If you need to migrate your session to a different specifications — such as with a larger cpu and memory when you run out of memory — use the migration option. There are two ways to do this.

  1. If you are in your instance, such as in jupyter, a blue button in the upper right corner interface, which will allow you to log in and view your instance information. From here, you can migrate to a new instance with preferred CPU/memory settings; you can also choose another instance family as well. The same goes for RStudio instances. Below is a screenshot of the button on the jupyter interface. Migration button on upper right-hand side on the interface

  2. If you are not in your instance, but have access to the Opcenter GUI, you can go to your job and click “Migrate” in the top right as well. Migration button on the upper right-hand side on the job

Trouble-shooting

This section documents frequently encountered issues and solutions.

IDE crashes

Out-of-Memory(OOM) error

If you encounter an Invalid response: 502 Bad Gateway error, check the Wave Watcher session on MMcloud GUI. If total memory usage (Memory Used indicated in blue line + Swap Used indicated in purple line) reaches the avaiable limit, an OOM error will likely to occur.

In Wave Watcher

To resolve, please request a new instance with increased memory allocation. For example start a Jupyter using bash mm_interactive.sh --mount-packages -i quay.io/danielnachun/tmate-minimal -ide jupyter --float-executable float.darwin_arm64 -c 4 -m 32 to request 32GB of memory (default is 16GB). Modify --float-executable as needed.

Fatal issues from the code

In JupyterLab when you got error Knernel died/aborted/interrupted/killed/restarting despite the fact that your memory used is well below the memory limit, this may indicate your code has an issue that crashes the IDE. You can check out the stderr.autosave on MMcloud GUI under Attachments tab, which is the log file of the JupyterLab. By searching error, Error and ERROR keywords in log, you may find the commands that caused the error right above the error message. You can search for AsyncIOLoopKernelRestarter: restarting kernel (1/5), keep random ports which indicates that kernel was being restarted.

To fix this error, please identify problematic codes you wrote and make changes.
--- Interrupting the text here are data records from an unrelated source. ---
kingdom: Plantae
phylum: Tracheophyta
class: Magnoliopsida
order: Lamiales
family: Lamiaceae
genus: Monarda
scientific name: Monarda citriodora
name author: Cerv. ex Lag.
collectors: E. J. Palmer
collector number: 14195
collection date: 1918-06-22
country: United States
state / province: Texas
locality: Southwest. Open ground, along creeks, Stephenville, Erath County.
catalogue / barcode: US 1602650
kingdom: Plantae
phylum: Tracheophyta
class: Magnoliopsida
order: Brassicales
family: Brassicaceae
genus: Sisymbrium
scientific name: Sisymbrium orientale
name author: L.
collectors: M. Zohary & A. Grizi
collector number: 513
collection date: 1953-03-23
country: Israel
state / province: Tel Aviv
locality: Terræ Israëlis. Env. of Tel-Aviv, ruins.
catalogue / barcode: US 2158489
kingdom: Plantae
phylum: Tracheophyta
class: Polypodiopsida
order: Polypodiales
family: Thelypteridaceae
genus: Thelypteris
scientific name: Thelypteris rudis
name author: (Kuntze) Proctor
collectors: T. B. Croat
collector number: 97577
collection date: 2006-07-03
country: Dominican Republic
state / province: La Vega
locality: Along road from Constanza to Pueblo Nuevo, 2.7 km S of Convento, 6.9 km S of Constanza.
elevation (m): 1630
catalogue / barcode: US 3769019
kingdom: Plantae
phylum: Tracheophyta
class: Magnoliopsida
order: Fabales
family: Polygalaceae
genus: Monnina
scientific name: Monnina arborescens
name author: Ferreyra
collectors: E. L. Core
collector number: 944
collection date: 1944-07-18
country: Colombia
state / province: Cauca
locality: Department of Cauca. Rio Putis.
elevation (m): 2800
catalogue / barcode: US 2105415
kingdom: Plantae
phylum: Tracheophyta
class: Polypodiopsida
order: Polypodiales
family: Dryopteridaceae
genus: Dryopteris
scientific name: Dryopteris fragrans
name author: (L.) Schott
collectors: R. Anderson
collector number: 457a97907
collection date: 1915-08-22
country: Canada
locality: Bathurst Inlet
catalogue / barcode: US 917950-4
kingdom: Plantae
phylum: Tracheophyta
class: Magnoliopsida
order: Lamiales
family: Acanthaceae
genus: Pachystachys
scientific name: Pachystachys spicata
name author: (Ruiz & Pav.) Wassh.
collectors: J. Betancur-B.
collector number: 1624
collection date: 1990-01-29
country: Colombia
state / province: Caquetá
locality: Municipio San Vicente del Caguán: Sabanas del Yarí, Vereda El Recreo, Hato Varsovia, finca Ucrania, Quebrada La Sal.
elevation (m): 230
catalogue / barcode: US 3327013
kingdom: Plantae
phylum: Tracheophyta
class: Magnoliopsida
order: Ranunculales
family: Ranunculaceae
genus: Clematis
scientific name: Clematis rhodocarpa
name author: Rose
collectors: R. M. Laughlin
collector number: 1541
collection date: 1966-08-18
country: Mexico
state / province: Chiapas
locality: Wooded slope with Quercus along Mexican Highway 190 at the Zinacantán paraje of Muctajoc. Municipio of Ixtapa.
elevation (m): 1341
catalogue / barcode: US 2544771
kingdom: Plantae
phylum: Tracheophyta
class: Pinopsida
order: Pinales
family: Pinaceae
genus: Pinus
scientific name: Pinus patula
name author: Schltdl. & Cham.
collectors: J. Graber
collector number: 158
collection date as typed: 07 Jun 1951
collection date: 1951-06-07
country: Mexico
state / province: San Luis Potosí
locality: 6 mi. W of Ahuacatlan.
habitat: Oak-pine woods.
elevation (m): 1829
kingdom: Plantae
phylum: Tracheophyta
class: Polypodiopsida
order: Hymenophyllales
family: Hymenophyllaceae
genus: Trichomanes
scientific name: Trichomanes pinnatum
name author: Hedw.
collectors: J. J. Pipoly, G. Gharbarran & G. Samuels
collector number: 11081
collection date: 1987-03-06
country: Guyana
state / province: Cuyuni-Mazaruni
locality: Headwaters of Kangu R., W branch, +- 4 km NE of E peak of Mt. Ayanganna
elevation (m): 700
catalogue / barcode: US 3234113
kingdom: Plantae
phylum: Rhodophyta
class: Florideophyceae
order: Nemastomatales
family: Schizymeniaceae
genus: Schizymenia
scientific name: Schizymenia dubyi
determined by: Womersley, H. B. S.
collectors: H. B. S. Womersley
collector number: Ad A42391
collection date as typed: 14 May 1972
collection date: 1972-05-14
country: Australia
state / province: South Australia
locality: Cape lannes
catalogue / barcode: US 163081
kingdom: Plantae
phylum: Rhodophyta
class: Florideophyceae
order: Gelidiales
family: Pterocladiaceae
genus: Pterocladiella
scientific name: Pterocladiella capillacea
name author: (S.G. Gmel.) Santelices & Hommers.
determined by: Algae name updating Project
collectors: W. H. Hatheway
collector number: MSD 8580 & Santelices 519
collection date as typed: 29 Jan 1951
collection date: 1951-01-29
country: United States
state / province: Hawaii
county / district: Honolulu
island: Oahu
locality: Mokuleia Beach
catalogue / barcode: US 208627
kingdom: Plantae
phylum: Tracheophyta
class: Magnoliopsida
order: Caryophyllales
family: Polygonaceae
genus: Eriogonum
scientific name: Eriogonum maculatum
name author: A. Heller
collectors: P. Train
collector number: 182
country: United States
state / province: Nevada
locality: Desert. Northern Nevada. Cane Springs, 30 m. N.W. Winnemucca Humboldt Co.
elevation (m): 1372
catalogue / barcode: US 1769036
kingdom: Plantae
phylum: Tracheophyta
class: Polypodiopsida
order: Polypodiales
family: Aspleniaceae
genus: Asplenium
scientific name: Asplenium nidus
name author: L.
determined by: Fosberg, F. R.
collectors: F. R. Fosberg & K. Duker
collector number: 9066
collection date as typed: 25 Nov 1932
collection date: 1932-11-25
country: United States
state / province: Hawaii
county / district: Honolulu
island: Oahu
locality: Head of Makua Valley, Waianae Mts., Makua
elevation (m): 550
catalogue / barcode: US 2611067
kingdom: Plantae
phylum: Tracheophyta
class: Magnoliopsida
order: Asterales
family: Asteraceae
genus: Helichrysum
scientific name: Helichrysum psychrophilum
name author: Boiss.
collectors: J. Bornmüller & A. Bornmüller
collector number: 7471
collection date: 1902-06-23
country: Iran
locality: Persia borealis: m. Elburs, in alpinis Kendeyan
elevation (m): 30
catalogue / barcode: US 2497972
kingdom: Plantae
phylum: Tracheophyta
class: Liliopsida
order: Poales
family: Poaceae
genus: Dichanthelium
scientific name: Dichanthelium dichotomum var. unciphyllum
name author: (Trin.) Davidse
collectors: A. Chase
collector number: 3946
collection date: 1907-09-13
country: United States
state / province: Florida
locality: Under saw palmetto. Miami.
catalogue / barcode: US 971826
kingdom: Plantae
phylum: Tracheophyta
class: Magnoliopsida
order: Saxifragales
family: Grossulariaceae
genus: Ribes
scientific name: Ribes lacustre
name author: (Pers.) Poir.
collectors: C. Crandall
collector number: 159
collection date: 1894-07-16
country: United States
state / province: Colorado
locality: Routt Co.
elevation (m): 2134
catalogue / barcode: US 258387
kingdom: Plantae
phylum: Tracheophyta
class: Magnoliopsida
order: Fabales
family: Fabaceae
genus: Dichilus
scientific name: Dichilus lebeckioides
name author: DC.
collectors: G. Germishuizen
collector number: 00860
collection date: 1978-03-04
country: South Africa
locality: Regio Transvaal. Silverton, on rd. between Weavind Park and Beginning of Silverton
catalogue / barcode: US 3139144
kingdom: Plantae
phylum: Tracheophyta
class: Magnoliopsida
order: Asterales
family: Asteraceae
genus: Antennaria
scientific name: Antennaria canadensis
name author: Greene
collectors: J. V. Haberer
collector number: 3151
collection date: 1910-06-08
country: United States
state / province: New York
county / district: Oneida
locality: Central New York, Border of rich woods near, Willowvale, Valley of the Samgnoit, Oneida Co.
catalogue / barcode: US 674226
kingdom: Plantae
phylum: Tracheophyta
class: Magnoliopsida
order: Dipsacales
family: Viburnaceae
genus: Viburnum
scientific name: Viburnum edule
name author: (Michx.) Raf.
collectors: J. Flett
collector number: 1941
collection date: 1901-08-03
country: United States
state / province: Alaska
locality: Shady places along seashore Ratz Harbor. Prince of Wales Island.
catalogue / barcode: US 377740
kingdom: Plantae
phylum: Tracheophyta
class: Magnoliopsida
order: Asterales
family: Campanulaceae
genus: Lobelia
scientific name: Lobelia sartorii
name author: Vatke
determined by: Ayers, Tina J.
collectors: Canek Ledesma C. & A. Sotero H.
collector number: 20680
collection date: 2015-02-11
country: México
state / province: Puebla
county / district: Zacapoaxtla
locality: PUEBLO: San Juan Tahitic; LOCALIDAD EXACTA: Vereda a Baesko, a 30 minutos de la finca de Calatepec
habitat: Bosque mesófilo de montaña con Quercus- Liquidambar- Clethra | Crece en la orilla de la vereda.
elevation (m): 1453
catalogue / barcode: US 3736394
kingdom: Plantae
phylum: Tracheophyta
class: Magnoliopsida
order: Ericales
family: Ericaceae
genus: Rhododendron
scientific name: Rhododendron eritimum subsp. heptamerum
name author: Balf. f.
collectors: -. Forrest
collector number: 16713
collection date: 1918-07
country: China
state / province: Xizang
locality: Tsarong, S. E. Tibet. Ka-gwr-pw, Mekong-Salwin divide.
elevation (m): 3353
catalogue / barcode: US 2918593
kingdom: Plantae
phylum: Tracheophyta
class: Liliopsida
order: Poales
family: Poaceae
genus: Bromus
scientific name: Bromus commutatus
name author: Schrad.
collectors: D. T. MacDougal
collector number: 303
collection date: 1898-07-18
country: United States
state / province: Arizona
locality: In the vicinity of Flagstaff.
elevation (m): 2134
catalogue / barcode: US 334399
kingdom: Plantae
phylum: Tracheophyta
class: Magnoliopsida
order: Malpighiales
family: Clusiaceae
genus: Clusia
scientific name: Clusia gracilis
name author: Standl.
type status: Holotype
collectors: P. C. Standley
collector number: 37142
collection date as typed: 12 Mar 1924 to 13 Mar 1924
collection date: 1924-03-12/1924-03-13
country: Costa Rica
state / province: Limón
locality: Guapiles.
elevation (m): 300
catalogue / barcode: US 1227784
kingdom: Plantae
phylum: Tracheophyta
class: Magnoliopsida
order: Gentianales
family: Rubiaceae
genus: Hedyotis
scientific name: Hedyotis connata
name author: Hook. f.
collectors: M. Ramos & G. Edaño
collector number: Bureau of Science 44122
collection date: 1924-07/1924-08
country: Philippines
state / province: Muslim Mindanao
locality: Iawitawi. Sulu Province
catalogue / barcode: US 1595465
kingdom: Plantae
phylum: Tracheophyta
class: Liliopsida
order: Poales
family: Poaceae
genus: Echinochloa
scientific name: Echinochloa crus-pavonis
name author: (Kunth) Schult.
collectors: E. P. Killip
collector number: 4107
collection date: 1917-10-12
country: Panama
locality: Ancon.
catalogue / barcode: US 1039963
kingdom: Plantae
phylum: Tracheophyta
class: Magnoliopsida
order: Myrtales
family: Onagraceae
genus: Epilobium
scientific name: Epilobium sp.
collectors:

Known issues in Jupyter Lab

Bad connection to R kernel

  1. If unexpected error shows up during Jupyter cell execution and the cwd is NULL, try restart R kernel by switching to other kernel and back to R kernel on the right top corner of the Notebook.
  2. If the R kernel is missing from the Notebook’s drop-down menu and Error in loadNamespace(x) : there is no package called 'IRkernel' appears in stderr.autosave, run IRkernel::installspec() in a terminal R session to resolve. Details are shown here.

Unknown issues

Freeze Behavior

If the terminal freezes without active jobs, close and reopen it. This typically won’t affect ongoing analyses in your Notebook. But it would definitely help with the detective work if you could record the hh:mm:ss when it happened and report this time stamp as accurately as possible to #mmcloud-debug slack channel along with your job ID.